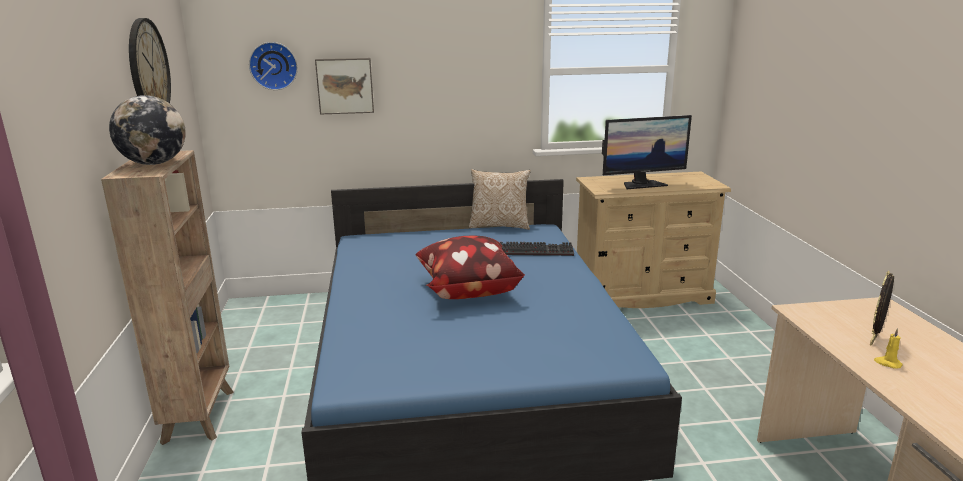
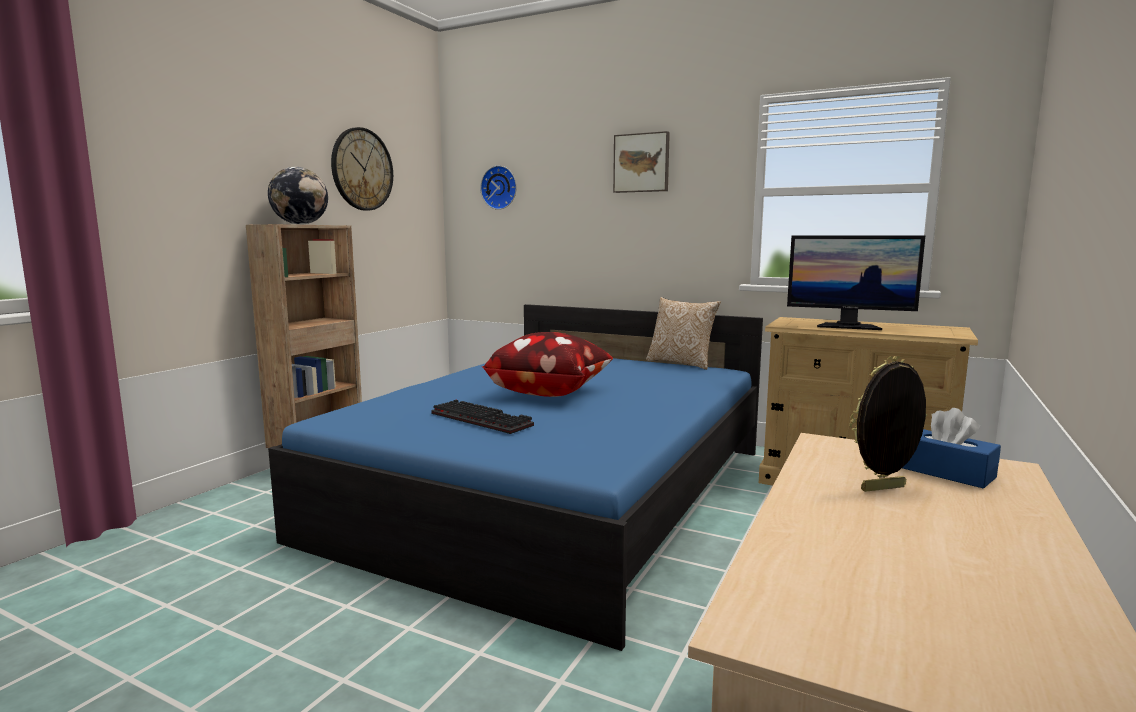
camera: 35 degrees right, 10 degrees down
picture [315,58,374,115] -> picture moved to [613,131,670,193]
keyboard [500,242,574,256] -> keyboard moved to [431,400,534,434]
yellow candle [874,328,903,369] -> none
none -> blue tissue box [902,408,1001,488]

Task details = Each record must appear again exactly as written above, without its pictures.

Your solution =
camera: 35 degrees right, 10 degrees down
picture [315,58,374,115] -> picture moved to [613,131,670,193]
keyboard [500,242,574,256] -> keyboard moved to [431,400,534,434]
yellow candle [874,328,903,369] -> none
none -> blue tissue box [902,408,1001,488]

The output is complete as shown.